(Beginning of Information)
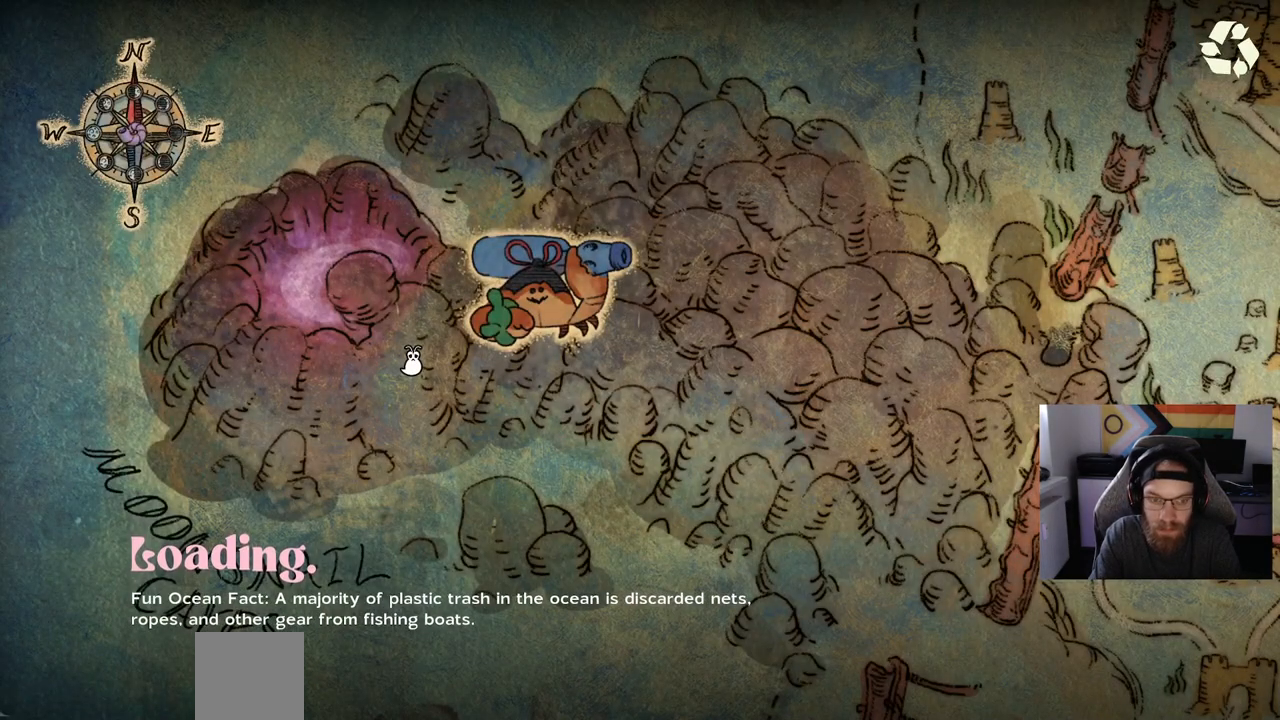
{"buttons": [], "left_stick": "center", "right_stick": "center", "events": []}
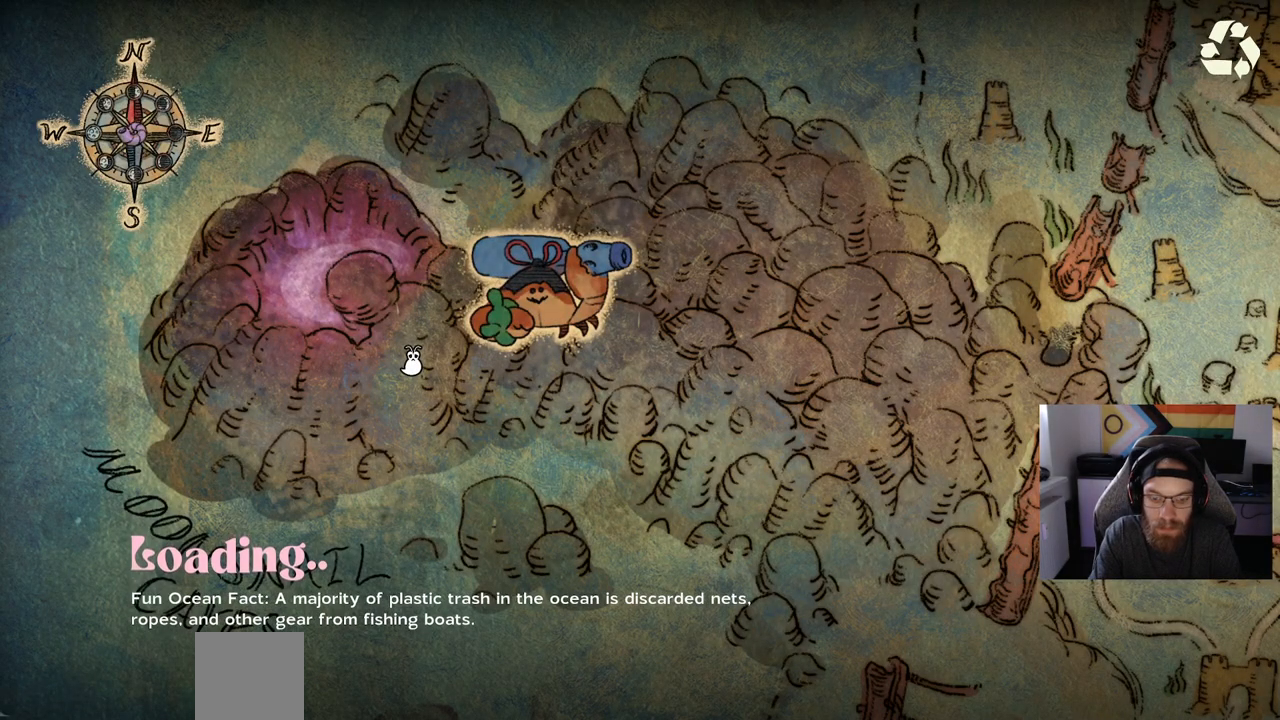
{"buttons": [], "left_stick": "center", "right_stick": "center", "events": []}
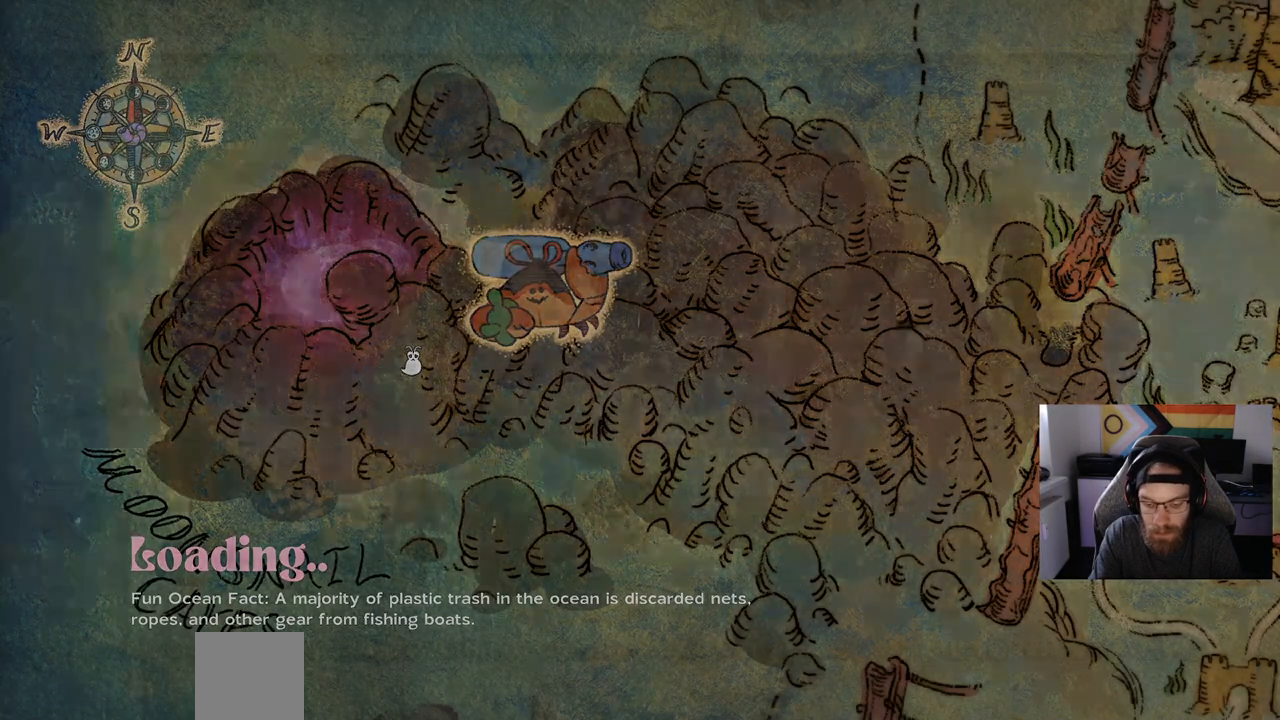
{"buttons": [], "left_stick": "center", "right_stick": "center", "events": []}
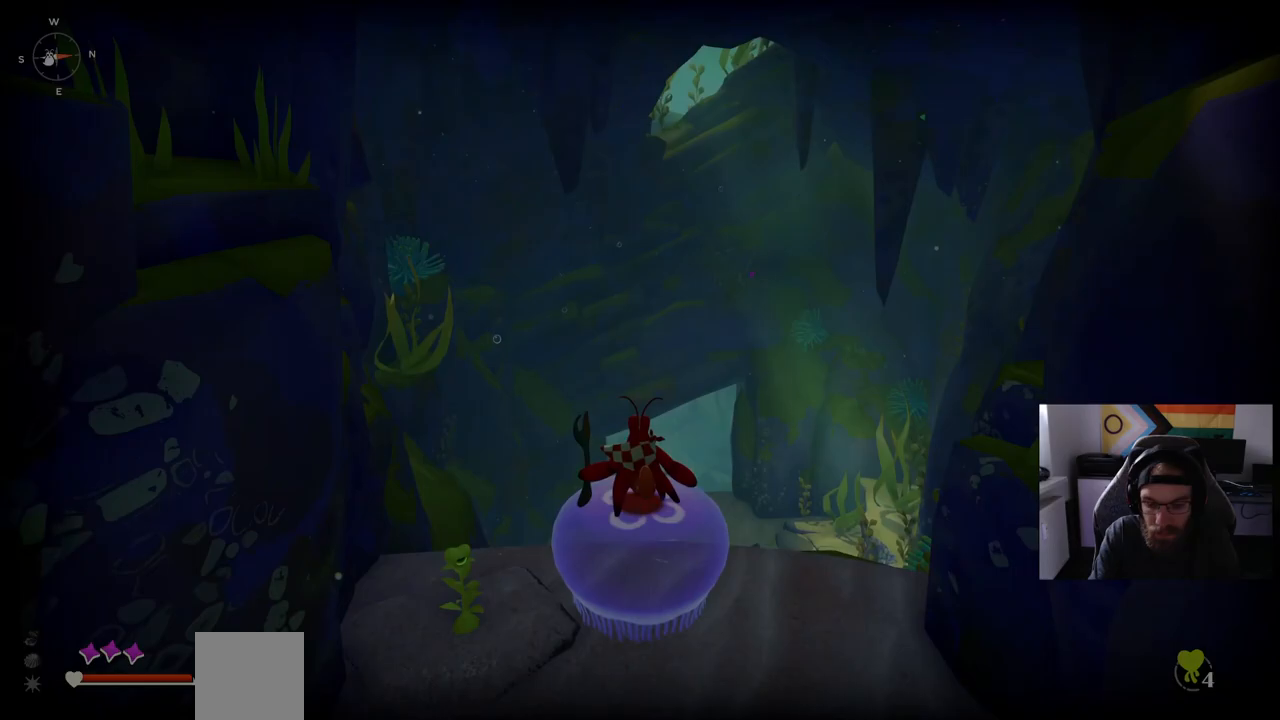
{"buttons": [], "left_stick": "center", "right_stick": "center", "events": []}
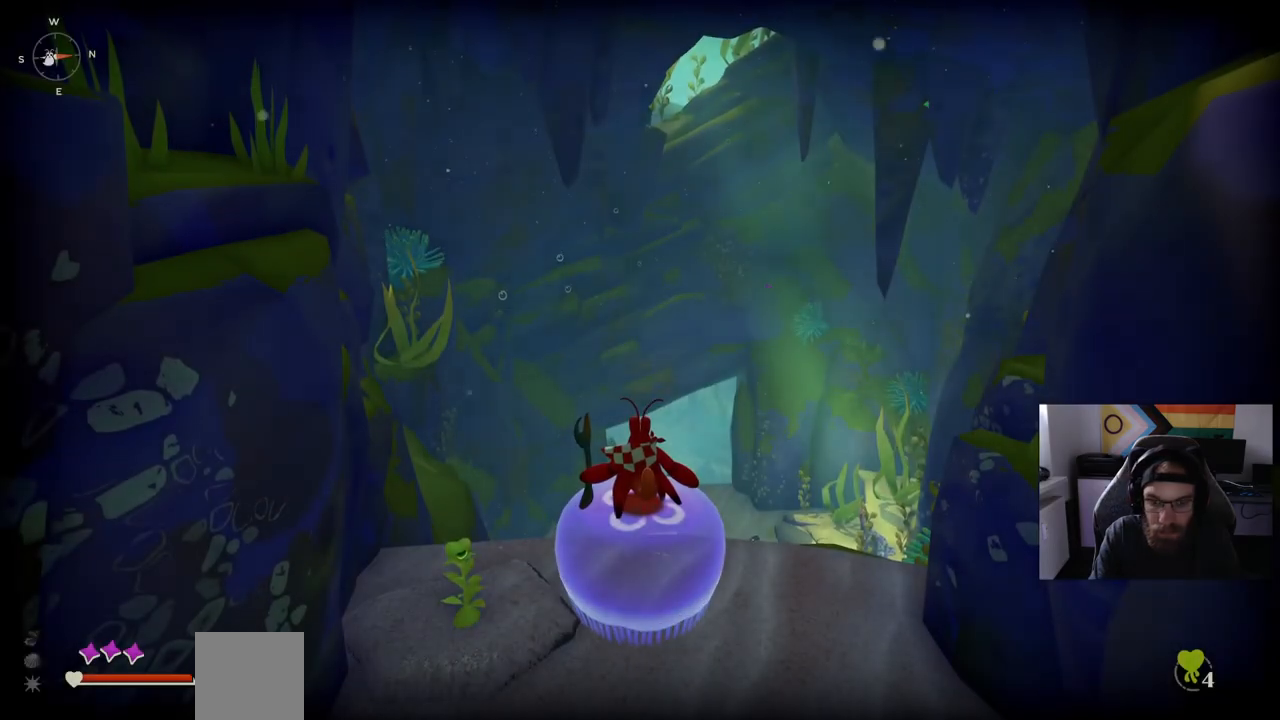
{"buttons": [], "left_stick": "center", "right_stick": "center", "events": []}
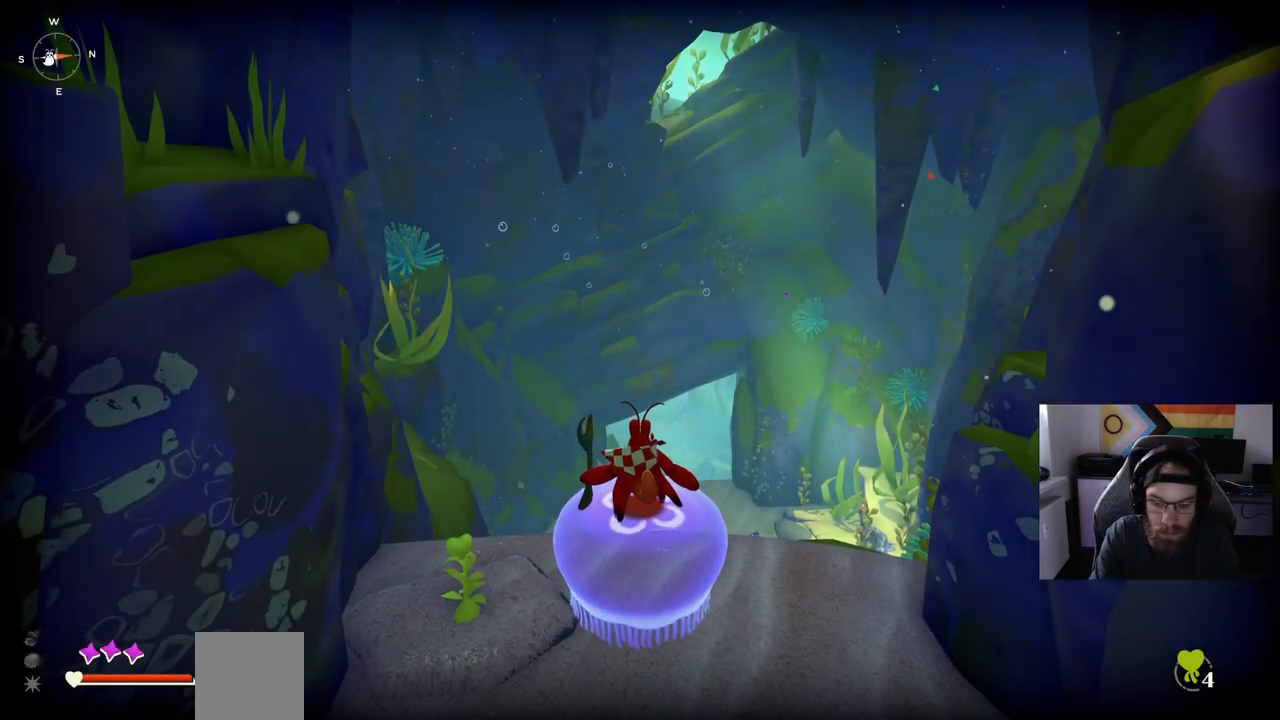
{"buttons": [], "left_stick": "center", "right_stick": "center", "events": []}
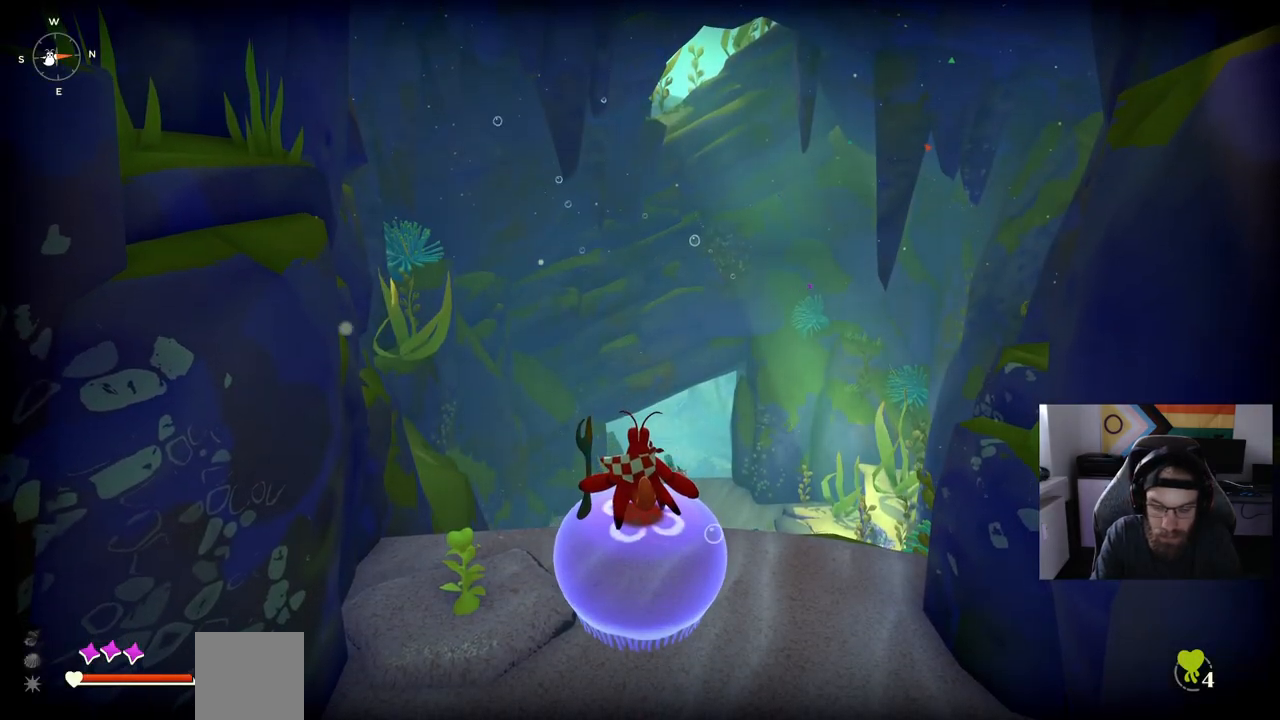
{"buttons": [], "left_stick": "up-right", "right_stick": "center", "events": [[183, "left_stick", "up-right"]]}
(End of Information)
• What is required: Each record above should be restated word for word. The pictures should not appear.

• Response:
{"buttons": [], "left_stick": "center", "right_stick": "center", "events": []}
{"buttons": [], "left_stick": "center", "right_stick": "center", "events": []}
{"buttons": [], "left_stick": "center", "right_stick": "center", "events": []}
{"buttons": [], "left_stick": "center", "right_stick": "center", "events": []}
{"buttons": [], "left_stick": "center", "right_stick": "center", "events": []}
{"buttons": [], "left_stick": "center", "right_stick": "center", "events": []}
{"buttons": [], "left_stick": "up-right", "right_stick": "center", "events": [[183, "left_stick", "up-right"]]}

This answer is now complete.